We caught up with Ahmed Hayman after he came back from the excitement-fuelled second edition of the Gouna Film Festival, to ask him about his intimate celebrity portraits photo shoot that featured many of the big names who attended the festival. Hayman shared his experience and inspirations that have carried him through his career.
We managed to approach the team behind GFF four months before the festival and we suggested the idea of the photo shoot, which they liked and gave us a small studio in TU Berlin in Gouna.
What was the inspiration behind this photo session?
We were thinking about how festivals around the world like the Oscars, Toronto, Sundance, or Cannes all have a studio away from all the lights of the red carpet. The studio is designed for some intimate shots with celebrities, so we decided to do something similar here in Egypt.
How do you get natural reactions from the actors/actresses knowing that they’re being photographed?
All the emotions behind these photos are real and aren’t being acted out by the celebrities, they came as a result of some questions that we asked or in some cases the music we played. Surprisingly, all the celebrities were very flexible and welcoming to this technique.
What is it like working with celebrities?
I’ve worked with all kinds of people doing street and travel photography. I’ve also been to 25 different countries around the world, so when it came to celebrities, it wasn’t a hard job at all. They were all cool and very relaxed during the session, some of them even mentioned that they felt as if they were doing a form of therapy.
Who was your favorite celebrity during the shoot or who did you have fun shooting the most?
I had fun shooting all of them actually, so I have no favorites. I even enjoyed taking shots of Abla Fahita since we were already old friends.
What started your passion for photography?
Before I started expressing myself through writing, photography was my only way of sharing my thoughts and opinion. It all started in 2003 when I had just received a small digital camera from my family, and I started taking lots of photos. I was especially interested in humanity, people, culture, and traditions. I did a lot of projects involving street photography and old people; I also used to take photos of people who were released from the mental hospital.
What made you shift your photography style from crime and natural disasters to celebrities and portraits?

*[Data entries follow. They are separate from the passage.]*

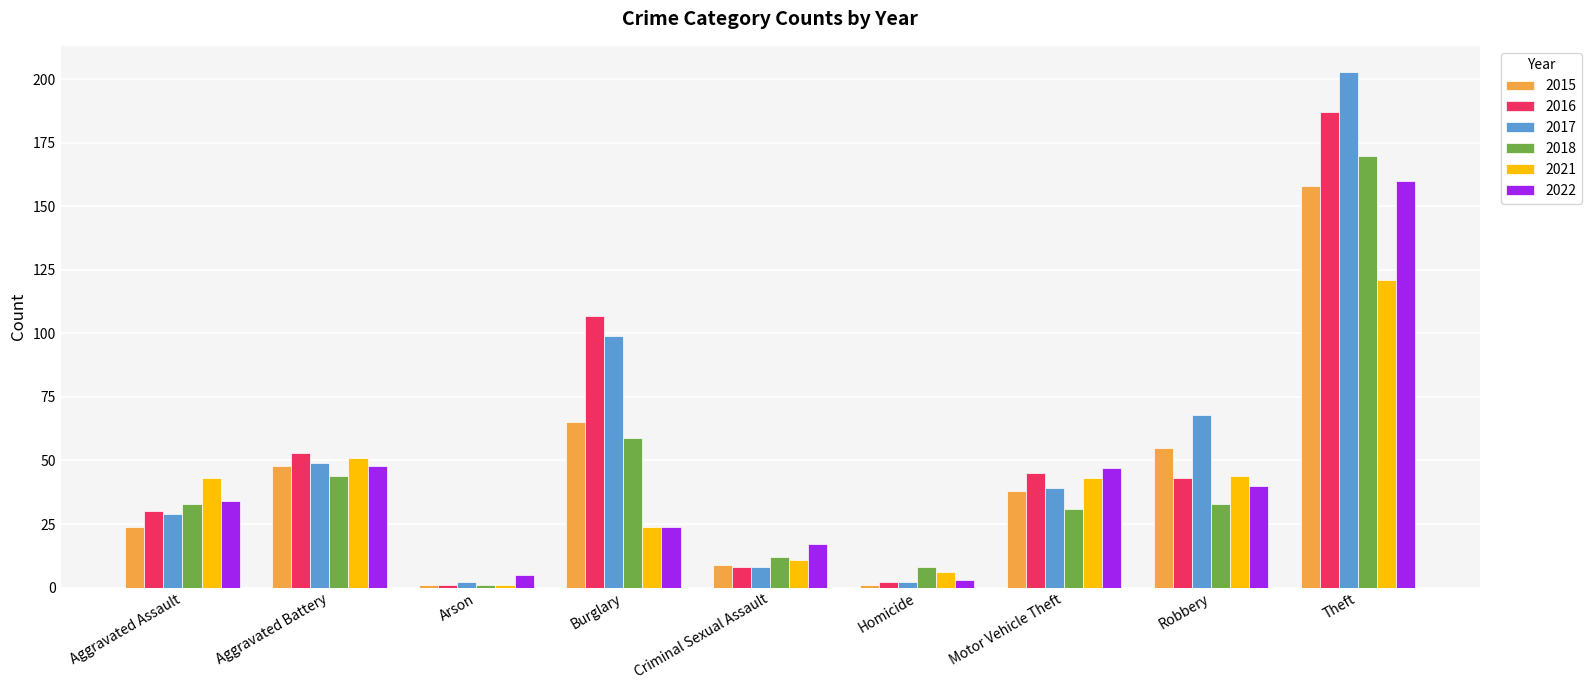

What is the difference between the maximum and minimum values in the 2021 series?

120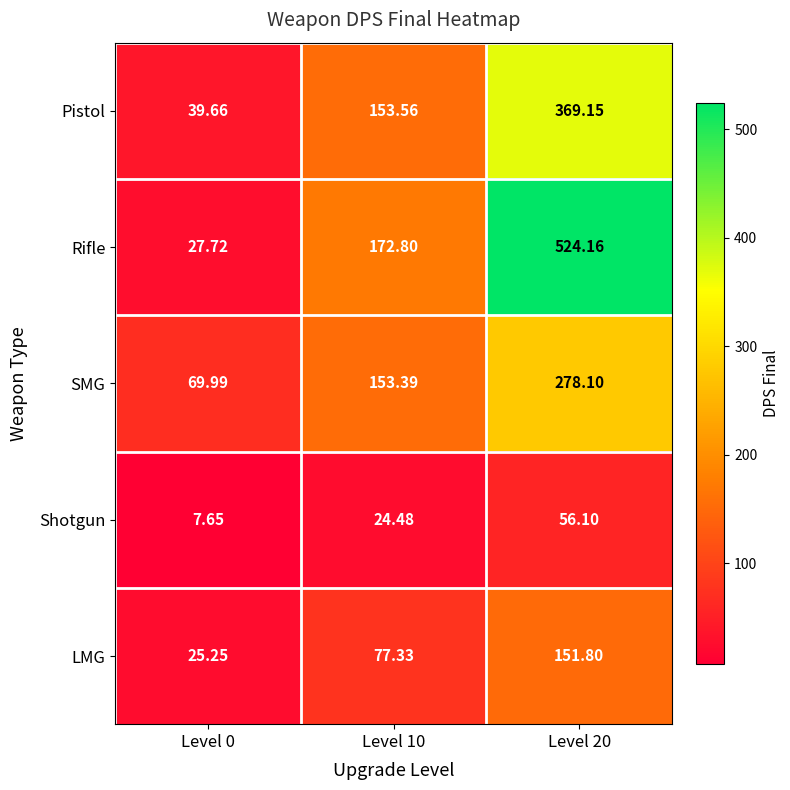

Which series has the largest total across all categories?

Rifle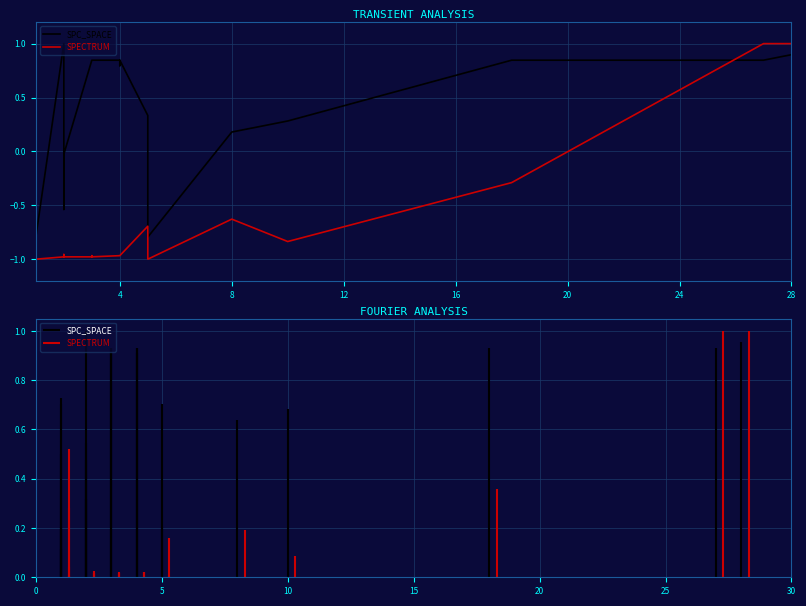

After their last crossing, which series has the higher values: SPC_SPACE or SPECTRUM?

SPECTRUM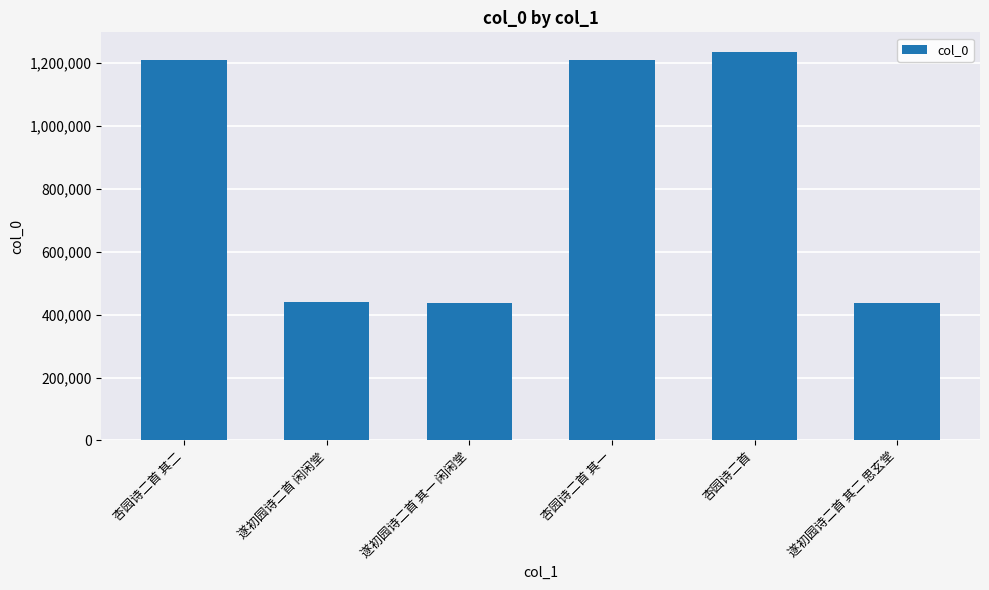

What is the smallest value displayed?

438366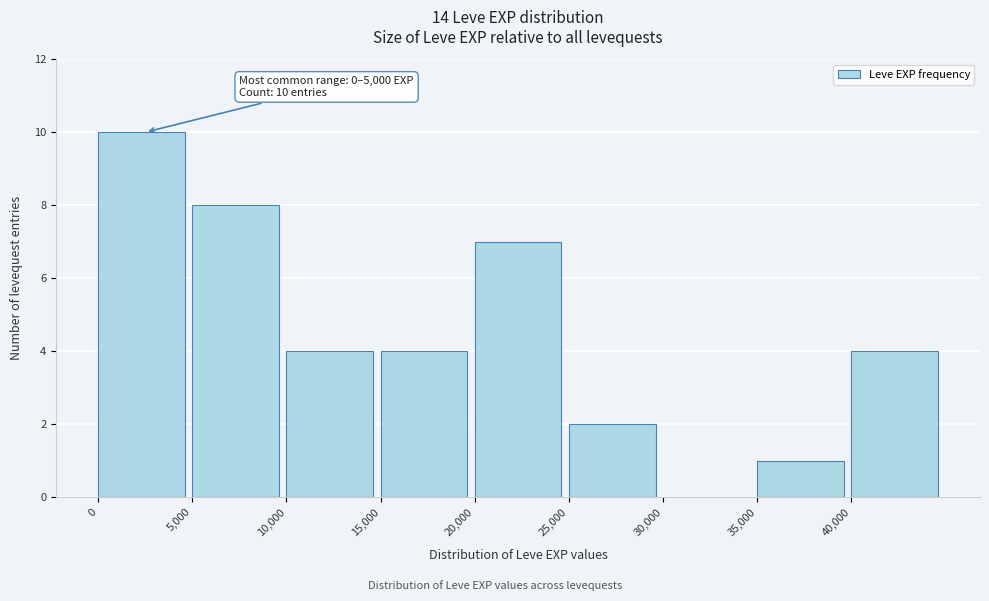

Which range on the x-axis has the tallest bar?

0 to 5000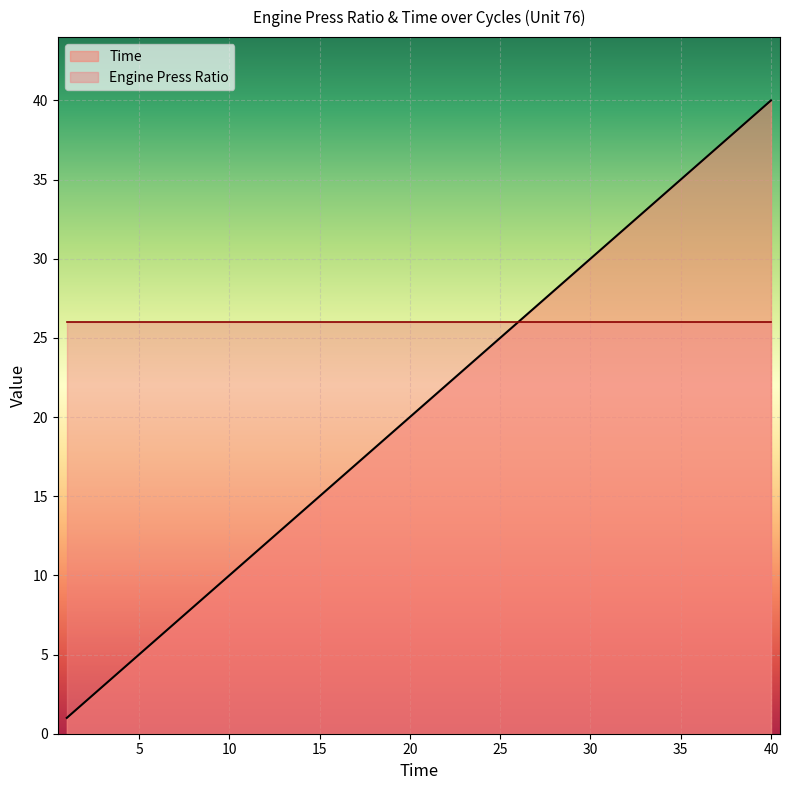

True or false: the data has more than 0 interior local peaks.

False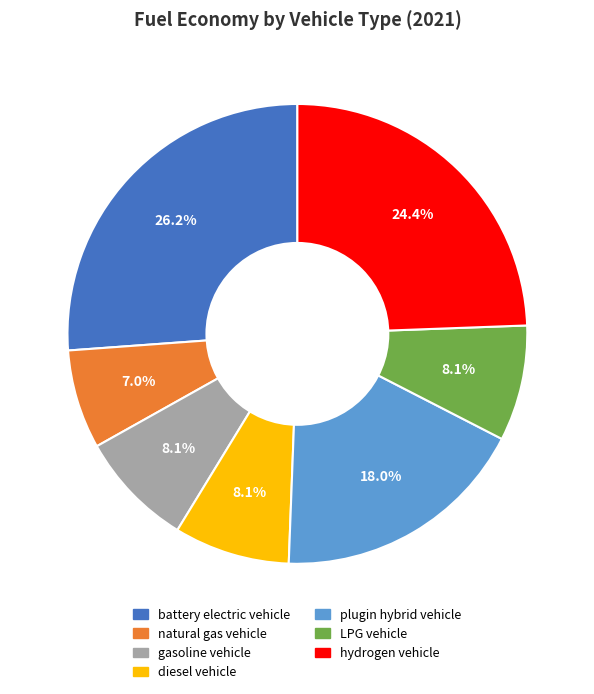

The battery electric vehicle slice represents 26% of the pie. True or false?

True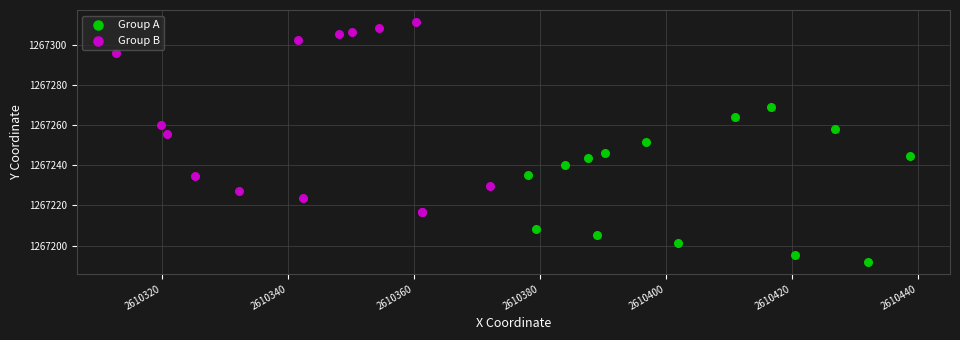

Which series reaches the maximum Y coordinate?

Group B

I worked for a crime newspaper Akhbar El Hawadeth during university. At that time I was photographing crime, courts and police stations and it was really difficult, but I learned a lot about how to deal with people, how to anticipate their reactions and behavior, and how to “feel” everything happening around me. Later on, I started working with Al-Masry Al-Youm, and was doing all kinds of photography like travel, portrait, landscape, and sports. I even traveled with the national team to the world cup qualifications 2008, so I did a bit of everything. After trying out lots of styles of photography, I found portrait and travel projects to be my favorite.
How did you start Beit El Sura?
I met Reem Osama, currently my wife, five years ago. She’s an applied arts graduate and she loves filmmaking, visuals and photography, so we decided to start Beit El Sura as a project together two years ago. Beit El Sura is a photography school, a group of professional instructors including myself give basics and advanced classes and workshops for all types of photography like portrait, travel, food, and fashion. It’s also a gallery and a photography studio for people to rent and shoot their projects.
What’s the inspiration behind the photos that you take?
I traveled to Denmark in 2011 to study visual storytelling at the Danish School of Media and Journalism; was a huge jump in my career. I learned a lot from the experience, like how to control my emotions, how to convey them to other people, how to create and tell a visual story – it was truly a life-changing experience. I traveled to Denmark 2 days before the revolution here in Egypt, so I had to go back to document it, and I kept going back and forth between Denmark and Egypt completing many projects here and there – it was pretty historical!
Moreover, observing people is one of my biggest inspirations. I sometimes take the metro or walk around in the streets, and I just observe people and try to guess their reactions. I’m really inspired by human behavior.
What else do you do other than photography?
I keep reading, experiencing and learning more every day through teaching photography. My old boss and godfather Hossam Diab always told me that when you share your knowledge, you empty space for more knowledge to enter. I really enjoy teaching, giving workshops and talks. I feel even happier and more proud when I see results from the people I teach. For me, their work is a sign that I did a good job.